Wednesday, September 21, 2011

come to me

"Why do you spend your money for that which is not bread, and your labor for that which does not satisfy? Listen diligently to me, and eat what is good, and delight yourselves in rich food." Isaiah 55:2

We talked about this in Bible study last night and thought about what we spend our money and labor on which does not satisfy. Our list included: phones, Facebook, school(sometimes), guys,etc. The next question was how do you know if you are putting those things before Jesus? As a group we came up with these questions to ask yourself:

Do you text more than you read your Bible?
When you go to bed and wake up in the morning do you run straight to Jesus or you makeup?
Do you study the word of God before the word of man(school)?
Would you say no to hang out with a guy if you hadn't spent time with Jesus yet?
Do you curse more Than you pray?

These are just some of the questions we asked ourselves. Then we each picked one that we knew applied to us- told a friend to help keep each other accountable and were going to think about this all during the week. So join us if you want! Pick a question and instead of looking to something to satisfy you- Instead Isaiah 53 say to "Incline your ear, and come to me ; hear, that your soul may live." So we come to Jesus and pray that Jesus would change our heart and help us fight our sins. Our only instruction is "come to me;hear"- we need to go to Jesus and listen;he will satisfy. And in the end we are grateful because he has already done all the work so that we may live.

Thursday, September 15, 2011

pizza, pizza, pizza

I've been reading this book called "A Praying Life" by Paul Miller and it is completely changing my life. I have always had a hard time praying and have just thought: "I'm just bad at it." I am always distracted and can't keep focused. I have tried praying outloud, journaling, praying with eyes open, closed, etc. But it always ends the same. I become distracted so I just quit. I feel like I have to.

I have learned A TON from "A Praying Life" but one things I am focusing in on is this concept: when you are praying and random thoughts of distraction come into your head- pray about those thoughts...because that is what is really on your heart. That is so true! Why did I not think of that? This concept has changed my prayer life.
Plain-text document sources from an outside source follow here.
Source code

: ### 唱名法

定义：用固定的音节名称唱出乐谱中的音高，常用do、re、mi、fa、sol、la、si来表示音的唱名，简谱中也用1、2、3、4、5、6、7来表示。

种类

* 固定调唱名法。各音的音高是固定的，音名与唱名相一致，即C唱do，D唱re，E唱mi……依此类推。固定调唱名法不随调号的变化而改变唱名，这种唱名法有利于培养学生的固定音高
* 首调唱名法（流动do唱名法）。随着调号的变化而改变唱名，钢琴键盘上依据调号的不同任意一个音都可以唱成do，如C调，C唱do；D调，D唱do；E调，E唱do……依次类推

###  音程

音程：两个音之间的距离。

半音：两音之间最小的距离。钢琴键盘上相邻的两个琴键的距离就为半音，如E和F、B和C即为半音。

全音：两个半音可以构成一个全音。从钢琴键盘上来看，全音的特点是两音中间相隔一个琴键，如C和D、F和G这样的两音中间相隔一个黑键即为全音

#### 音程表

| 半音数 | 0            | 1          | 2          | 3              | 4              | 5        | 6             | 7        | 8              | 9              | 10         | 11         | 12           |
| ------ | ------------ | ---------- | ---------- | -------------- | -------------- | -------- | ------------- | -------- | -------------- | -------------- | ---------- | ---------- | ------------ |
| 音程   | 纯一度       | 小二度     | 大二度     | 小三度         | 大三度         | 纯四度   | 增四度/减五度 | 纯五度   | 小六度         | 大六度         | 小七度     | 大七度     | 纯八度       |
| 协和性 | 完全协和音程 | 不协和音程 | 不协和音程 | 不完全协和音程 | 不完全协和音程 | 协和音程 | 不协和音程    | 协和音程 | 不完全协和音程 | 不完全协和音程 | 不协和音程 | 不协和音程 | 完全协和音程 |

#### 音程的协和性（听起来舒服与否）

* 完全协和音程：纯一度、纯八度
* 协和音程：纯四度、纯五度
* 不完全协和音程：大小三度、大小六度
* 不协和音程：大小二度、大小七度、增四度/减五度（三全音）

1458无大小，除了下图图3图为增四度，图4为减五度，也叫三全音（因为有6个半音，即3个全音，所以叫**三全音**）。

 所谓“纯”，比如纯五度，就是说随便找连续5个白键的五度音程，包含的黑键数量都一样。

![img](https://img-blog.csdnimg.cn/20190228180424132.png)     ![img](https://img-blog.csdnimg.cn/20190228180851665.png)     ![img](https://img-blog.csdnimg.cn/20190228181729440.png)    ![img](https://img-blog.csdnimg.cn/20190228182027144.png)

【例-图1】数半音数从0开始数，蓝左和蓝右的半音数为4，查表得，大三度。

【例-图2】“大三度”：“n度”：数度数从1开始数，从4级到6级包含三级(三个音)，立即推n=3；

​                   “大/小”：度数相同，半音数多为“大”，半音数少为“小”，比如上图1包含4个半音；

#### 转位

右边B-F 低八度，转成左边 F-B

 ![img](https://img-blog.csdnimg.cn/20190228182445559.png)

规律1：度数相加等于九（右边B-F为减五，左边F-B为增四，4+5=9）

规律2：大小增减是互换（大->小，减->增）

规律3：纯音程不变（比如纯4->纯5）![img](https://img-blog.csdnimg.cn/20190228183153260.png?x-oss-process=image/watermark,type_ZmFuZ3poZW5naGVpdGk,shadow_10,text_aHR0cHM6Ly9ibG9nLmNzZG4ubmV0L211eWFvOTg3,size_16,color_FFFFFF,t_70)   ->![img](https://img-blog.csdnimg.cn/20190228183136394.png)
Last week was our first team Bible study- 13/20 girls on my team came (such an answer to prayer). We listened to a sermon called Four Chairs (I highly recommend it). I ordered pizza for us but when the pizza guy came he didn't have what I ordered. He gave us 2 boxes instead of 3 and charged us too much money. I was very frustrated and apologized to my girls. After Bible Study on the way home I prayed for the girls: that they would know where they stood before the Lord, that God would change their hearts and pizza, pizza, pizza. I could not stop thinking about the pizza mishap. Every five seconds I would think about it. I was tempted to stop praying but instead I prayed: "God, thank you for even just providing two pizzas, Im frustrated that there wasnt enough but it wasnt the delivery guys fault. The girls reacted fine to it. Please clear my anxious heart of messing up in front of the girls. I just thank you for the pizza we had." It was like magic, except not magic because I know it was God. My mind was done with pizza and I was able to freely and clearly pray for the girls for the next 15 minutes. It was incredible.

Another thing the book focuses on is praying like a child; asking what you want. There are some things we don't think to pray for. A girl on my team is having BIG knee problems. The doctors cant find anything wrong and the MRIs come back negative. Now, the girl and I are teaming up and praying for 2 weeks straight that God would heal her knee and lessen the pain. My prayer is that God would heal her that she might see more of God's greatness and grandness and when she is healed we will know where to give the credit. I've never thought to pray for an injury. She will continue going to the training room but everyday we will also beg the Lord to heal her! I'm excited to see where this goes!

I HIGHLY recommend "A Praying Life." It is a phenomenal book. I have learned so much and can't wait to read the rest!